The lawsuit claims that Stampede did not meet minimum volume obligations on the BridgeTex pipeline from March 2015 through 2016, breaching its contract. The BridgeTex pipeline carries around 300,000 barrels per day from Colorado City, Texas to the Gulf Coast. Stampede is a privately held midstream operator.

From mid-2014 to early 2016, oil prices dropped by more than 70 percent, prompting production cuts and leading several energy firms to declare bankruptcy. Pipelines function like toll roads, so they are generally considered to be better protected from commodity price fluctuations, but with fewer barrels to ship, pipelines have been affected by output declines.

An amended petition filed March 22 claimed that Stampede owed the plaintiffs over $311.8 million, including interest and late fees, for breaching its shipping obligations. The BridgeTex firms also filed a claim against Ballengee Interests, which guaranteed payments owed by Stampede.

According to court documents, Stampede agreed in August 2014 to ship 30,000 barrels per day of crude and condensate on BridgeTex, which is about 10 percent of the pipeline’s capacity. Court filings state that Stampede executed a Transportation Service Agreement calling for the company to ship on the pipeline for 29 quarters.

Texas property owners file class-action suit against Devon Energy over royalties

A class-action lawsuit has been filed by Texas property owners alleging that Devon Energy used sham transactions to underpay natural gas royalties.
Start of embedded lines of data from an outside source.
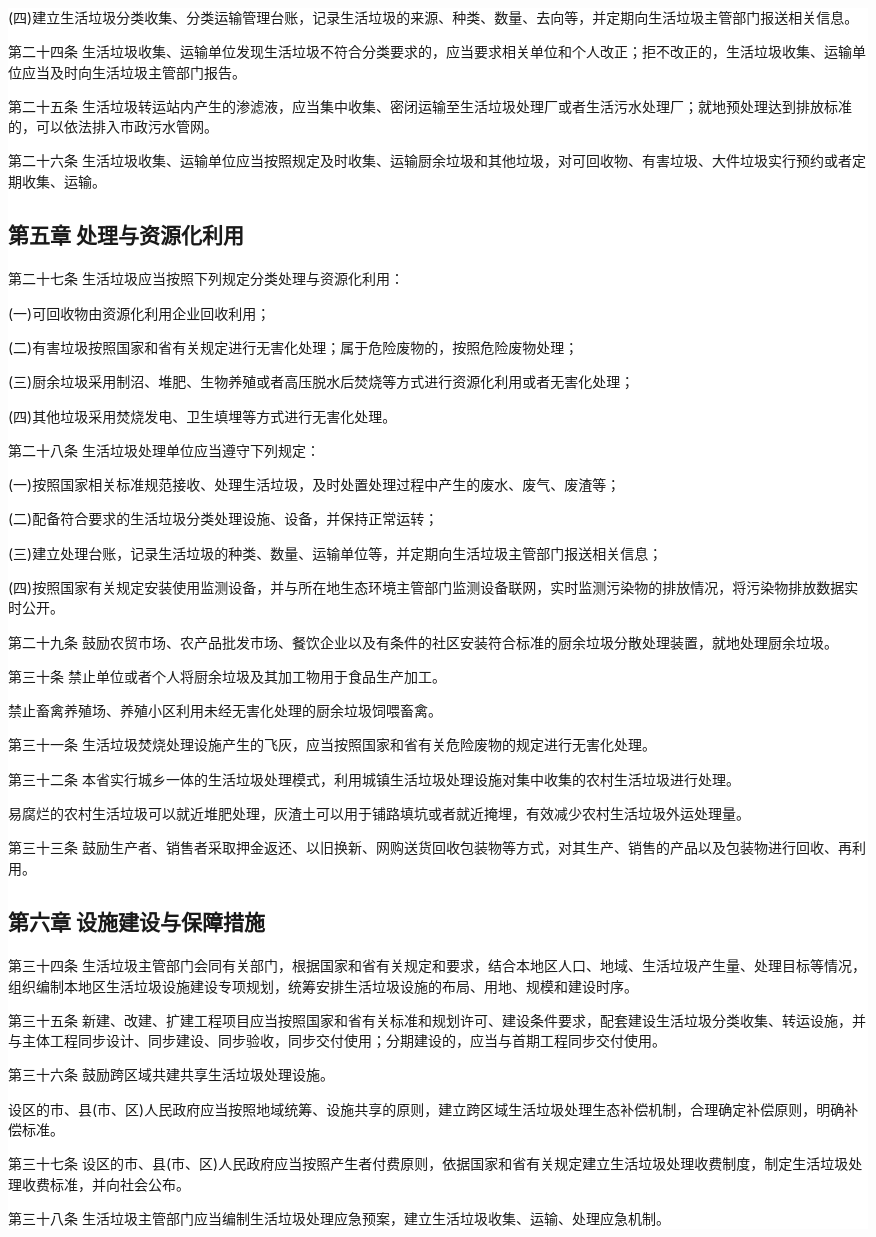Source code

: (四)建立生活垃圾分类收集、分类运输管理台账，记录生活垃圾的来源、种类、数量、去向等，并定期向生活垃圾主管部门报送相关信息。

第二十四条 生活垃圾收集、运输单位发现生活垃圾不符合分类要求的，应当要求相关单位和个人改正；拒不改正的，生活垃圾收集、运输单位应当及时向生活垃圾主管部门报告。

第二十五条 生活垃圾转运站内产生的渗滤液，应当集中收集、密闭运输至生活垃圾处理厂或者生活污水处理厂；就地预处理达到排放标准的，可以依法排入市政污水管网。

第二十六条 生活垃圾收集、运输单位应当按照规定及时收集、运输厨余垃圾和其他垃圾，对可回收物、有害垃圾、大件垃圾实行预约或者定期收集、运输。



## 第五章 处理与资源化利用

第二十七条 生活垃圾应当按照下列规定分类处理与资源化利用：

(一)可回收物由资源化利用企业回收利用；

(二)有害垃圾按照国家和省有关规定进行无害化处理；属于危险废物的，按照危险废物处理；

(三)厨余垃圾采用制沼、堆肥、生物养殖或者高压脱水后焚烧等方式进行资源化利用或者无害化处理；

(四)其他垃圾采用焚烧发电、卫生填埋等方式进行无害化处理。

第二十八条 生活垃圾处理单位应当遵守下列规定：

(一)按照国家相关标准规范接收、处理生活垃圾，及时处置处理过程中产生的废水、废气、废渣等；

(二)配备符合要求的生活垃圾分类处理设施、设备，并保持正常运转；

(三)建立处理台账，记录生活垃圾的种类、数量、运输单位等，并定期向生活垃圾主管部门报送相关信息；

(四)按照国家有关规定安装使用监测设备，并与所在地生态环境主管部门监测设备联网，实时监测污染物的排放情况，将污染物排放数据实时公开。

第二十九条 鼓励农贸市场、农产品批发市场、餐饮企业以及有条件的社区安装符合标准的厨余垃圾分散处理装置，就地处理厨余垃圾。

第三十条 禁止单位或者个人将厨余垃圾及其加工物用于食品生产加工。

禁止畜禽养殖场、养殖小区利用未经无害化处理的厨余垃圾饲喂畜禽。

第三十一条 生活垃圾焚烧处理设施产生的飞灰，应当按照国家和省有关危险废物的规定进行无害化处理。

第三十二条 本省实行城乡一体的生活垃圾处理模式，利用城镇生活垃圾处理设施对集中收集的农村生活垃圾进行处理。

易腐烂的农村生活垃圾可以就近堆肥处理，灰渣土可以用于铺路填坑或者就近掩埋，有效减少农村生活垃圾外运处理量。

第三十三条 鼓励生产者、销售者采取押金返还、以旧换新、网购送货回收包装物等方式，对其生产、销售的产品以及包装物进行回收、再利用。



## 第六章 设施建设与保障措施

第三十四条 生活垃圾主管部门会同有关部门，根据国家和省有关规定和要求，结合本地区人口、地域、生活垃圾产生量、处理目标等情况，组织编制本地区生活垃圾设施建设专项规划，统筹安排生活垃圾设施的布局、用地、规模和建设时序。

第三十五条 新建、改建、扩建工程项目应当按照国家和省有关标准和规划许可、建设条件要求，配套建设生活垃圾分类收集、转运设施，并与主体工程同步设计、同步建设、同步验收，同步交付使用；分期建设的，应当与首期工程同步交付使用。

第三十六条 鼓励跨区域共建共享生活垃圾处理设施。

设区的市、县(市、区)人民政府应当按照地域统筹、设施共享的原则，建立跨区域生活垃圾处理生态补偿机制，合理确定补偿原则，明确补偿标准。

第三十七条 设区的市、县(市、区)人民政府应当按照产生者付费原则，依据国家和省有关规定建立生活垃圾处理收费制度，制定生活垃圾处理收费标准，并向社会公布。

第三十八条 生活垃圾主管部门应当编制生活垃圾处理应急预案，建立生活垃圾收集、运输、处理应急机制。
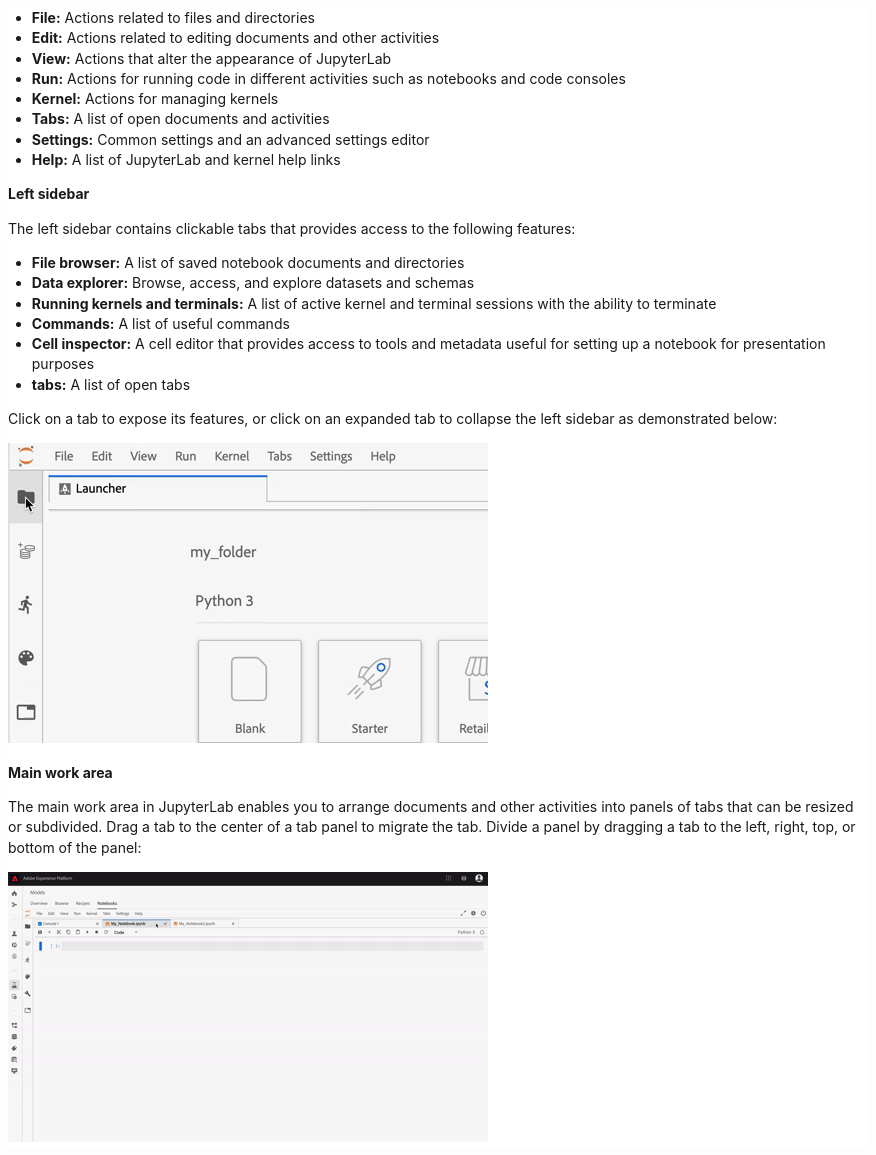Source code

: *   **File:** Actions related to files and directories
*   **Edit:** Actions related to editing documents and other activities
*   **View:** Actions that alter the appearance of JupyterLab
*   **Run:** Actions for running code in different activities such as notebooks and code consoles
*   **Kernel:** Actions for managing kernels
*   **Tabs:** A list of open documents and activities
*   **Settings:** Common settings and an advanced settings editor
*   **Help:** A list of JupyterLab and kernel help links

**Left sidebar**

The left sidebar contains clickable tabs that provides access to the following features:

*   **File browser:** A list of saved notebook documents and directories
*   **Data explorer:** Browse, access, and explore datasets and schemas
*   **Running kernels and terminals:** A list of active kernel and terminal sessions with the ability to terminate
*   **Commands:** A list of useful commands
*   **Cell inspector:** A cell editor that provides access to tools and metadata useful for setting up a notebook for presentation purposes
*   **tabs:** A list of open tabs

Click on a tab to expose its features, or click on an expanded tab to collapse the left sidebar as demonstrated below:

![](../images/jupyterlab/user-guide/left_sidebar_collapse.gif)

**Main work area**

The main work area in JupyterLab enables you to arrange documents and other activities into panels of tabs that can be resized or subdivided. Drag a tab to the center of a tab panel to migrate the tab. Divide a panel by dragging a tab to the left, right, top, or bottom of the panel:

![](../images/jupyterlab/user-guide/main_work_area.gif)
On January 6, class-action status was granted by U.S. District Judge Ed Kinkeade in Dallas, allowing the four individuals who brought the lawsuit to represent the interests of thousands of landowners. The judge found that there were common legal issues, that Devon Energy owed a common duty to the members of the class, and that a formula can determine the damages owed to each class member, if any.

The landowners claim that the production arm of Devon Energy sold the natural gas to an affiliate, Devon Gas Services, at a low well head price. Devon Gas Services then used its Bridgeport plant to process the gas and deduct a 17.5 percent processing fee from royalty checks, the lawsuit alleges.

The plaintiffs called the processing fee “unreasonable and lucrative” and stated that Devon calculates royalties based on the “artificial” price it received from its own affiliate rather than what it was paid by unaffiliated third parties. The lawsuit also claims that after the gas left the processing plant, Devon and its affiliates made a profit selling the residue gas to third parties, but did not pay royalty owners a share of those profits.